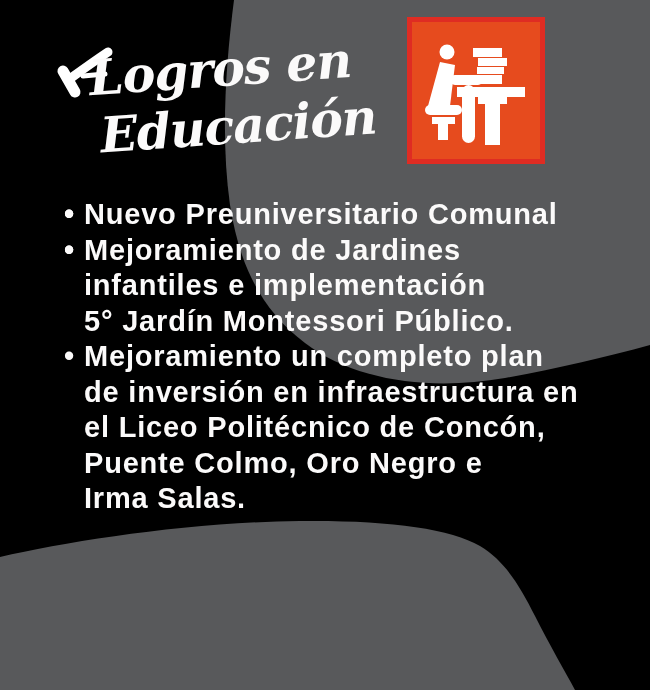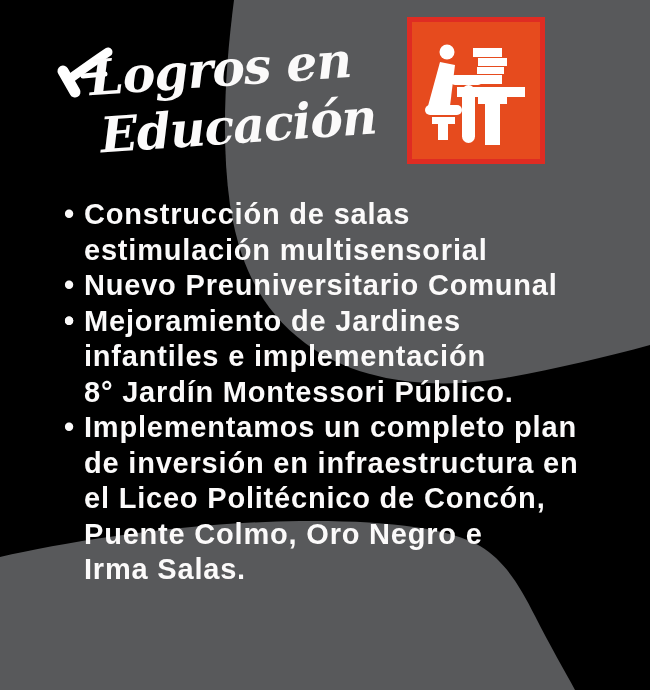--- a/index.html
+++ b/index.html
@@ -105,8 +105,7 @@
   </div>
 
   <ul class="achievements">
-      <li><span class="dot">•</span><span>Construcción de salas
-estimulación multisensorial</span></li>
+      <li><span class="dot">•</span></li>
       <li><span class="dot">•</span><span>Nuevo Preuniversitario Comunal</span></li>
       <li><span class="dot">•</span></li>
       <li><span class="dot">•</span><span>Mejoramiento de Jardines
==============================
▶ **DIRECTIONS FOR THIS TASK**:
Look over the records above, and wherever a line contains the string "class", copy that line.

▶ **RESULT OF THIS EXERCISE**:
   <ul class="achievements">
-      <li><span class="dot">•</span><span>Construcción de salas
+      <li><span class="dot">•</span></li>
       <li><span class="dot">•</span><span>Nuevo Preuniversitario Comunal</span></li>
       <li><span class="dot">•</span></li>
       <li><span class="dot">•</span><span>Mejoramiento de Jardines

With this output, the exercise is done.